*TASK DIRECTIONS:*
Transcribe the entries exactly. Omit the pictures.
········
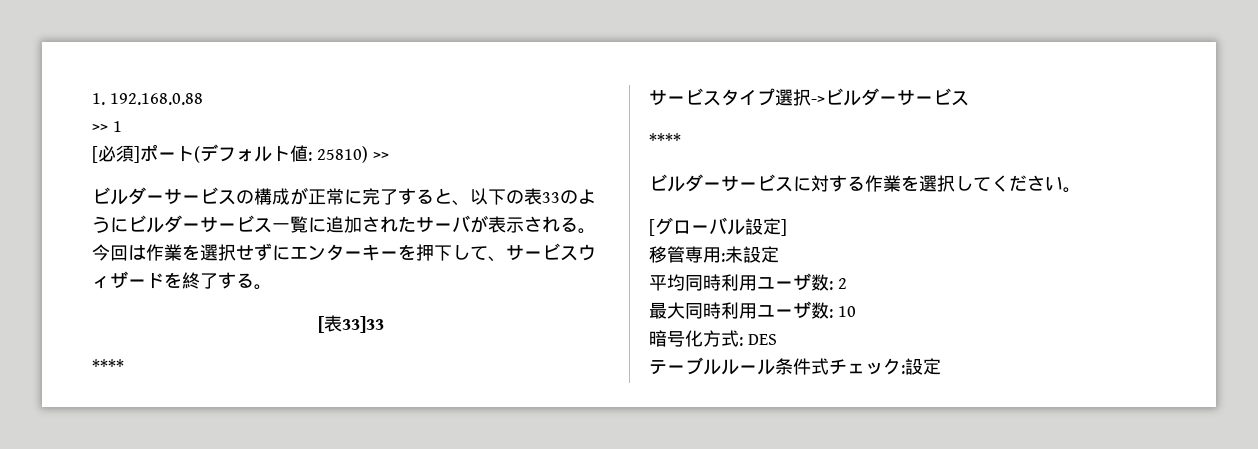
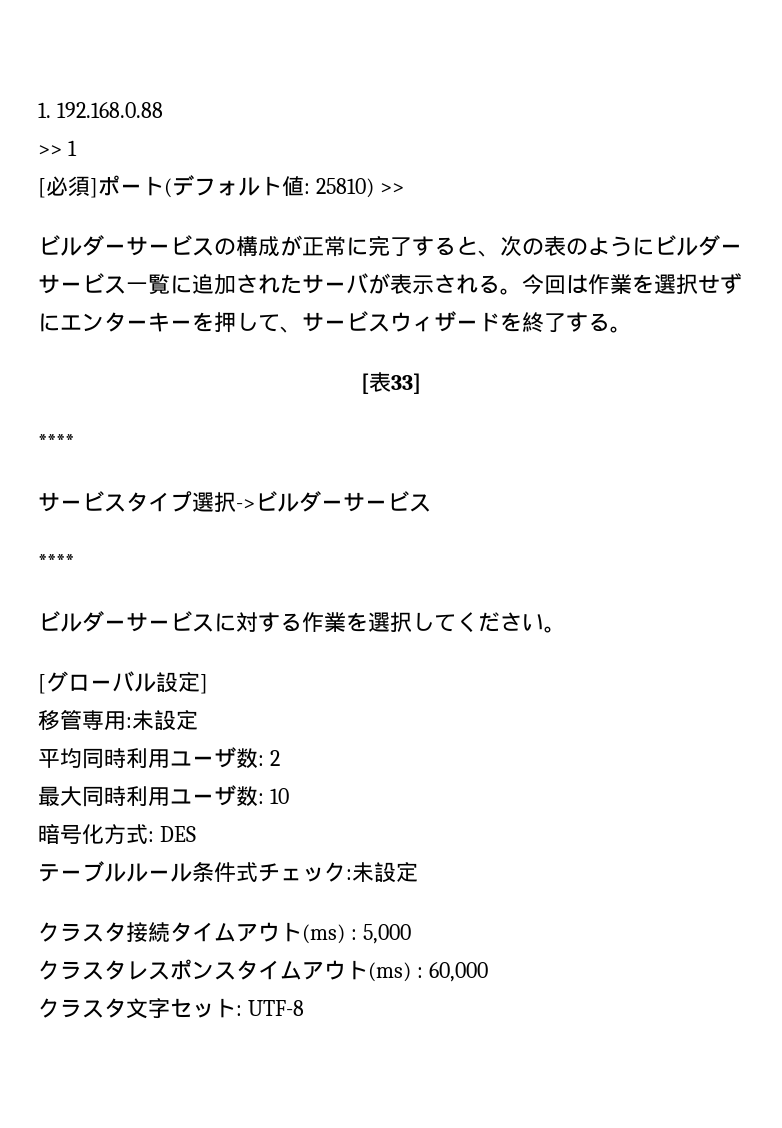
[470,188,560,205] 以下の表33 -> [500,236,566,256] 次の表
[434,245,452,261] 下 -> (236, 322) none
[341,316,384,333] 33]33 -> [391,373,421,394] 33]
[905,358,941,375] 設定 -> [352,862,418,883] [38,922,411,944] [38,959,488,982] [38,998,304,1019] 未設定 // クラスタ接続タイムアウト(ms) : 5,000 // クラスタレスポンスタイムアウト(ms) : 60,000 // クラスタ文字セット: UTF-8

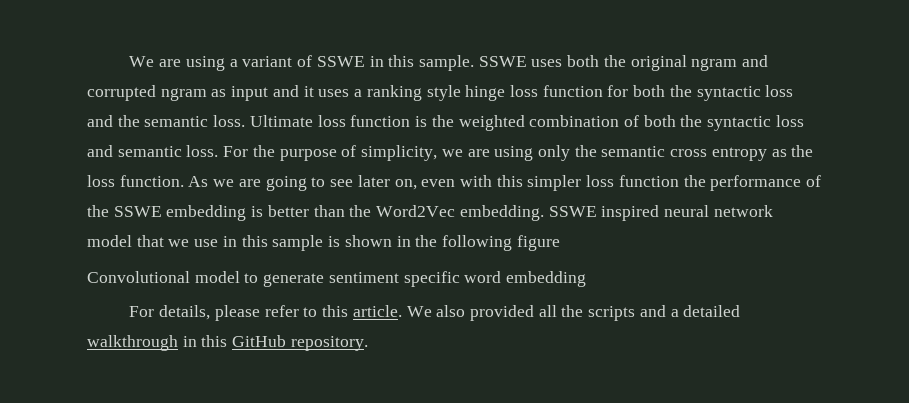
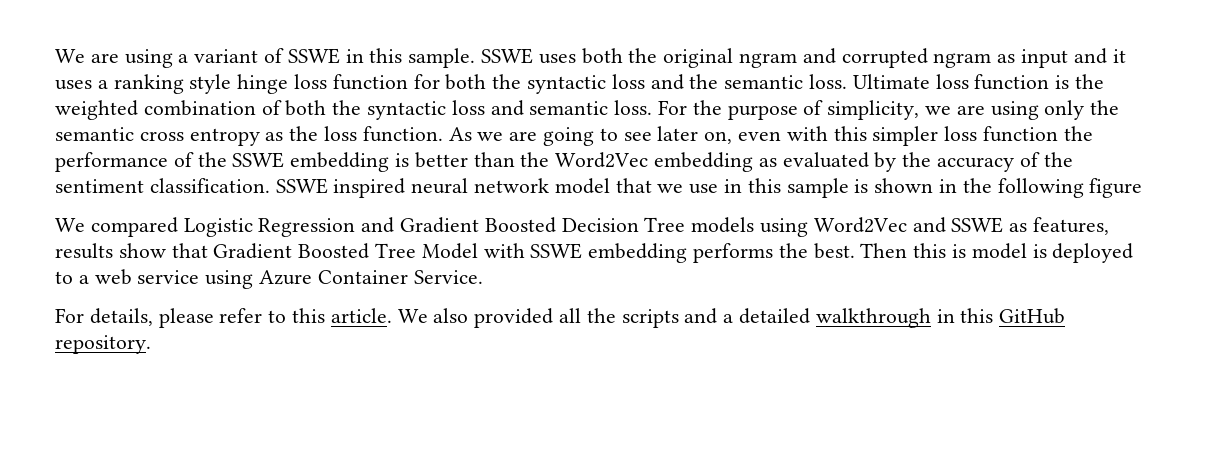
[459,205,544,221] embedding. -> [654,152,1073,172] [55,178,270,193] embedding as evaluated by the accuracy of the sentiment classification.
[87,271,587,287] Convolutional model to generate sentiment specific word embedding -> [55,217,1110,237] [55,243,1134,263] [55,269,483,289] We compared Logistic Regression and Gradient Boosted Decision Tree models using Word2Vec and SSWE as features, results show that Gradient Boosted Tree Model with SSWE embedding performs the best. Then this is model is deployed to a web service using Azure Container Service.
········
*RESULT OF THIS TASK:*
[470,188,560,205] 以下の表33 -> [500,236,566,256] 次の表
[434,245,452,261] 下 -> (236, 322) none
[341,316,384,333] 33]33 -> [391,373,421,394] 33]
[905,358,941,375] 設定 -> [352,862,418,883] [38,922,411,944] [38,959,488,982] [38,998,304,1019] 未設定 // クラスタ接続タイムアウト(ms) : 5,000 // クラスタレスポンスタイムアウト(ms) : 60,000 // クラスタ文字セット: UTF-8

[459,205,544,221] embedding. -> [654,152,1073,172] [55,178,270,193] embedding as evaluated by the accuracy of the sentiment classification.
[87,271,587,287] Convolutional model to generate sentiment specific word embedding -> [55,217,1110,237] [55,243,1134,263] [55,269,483,289] We compared Logistic Regression and Gradient Boosted Decision Tree models using Word2Vec and SSWE as features, results show that Gradient Boosted Tree Model with SSWE embedding performs the best. Then this is model is deployed to a web service using Azure Container Service.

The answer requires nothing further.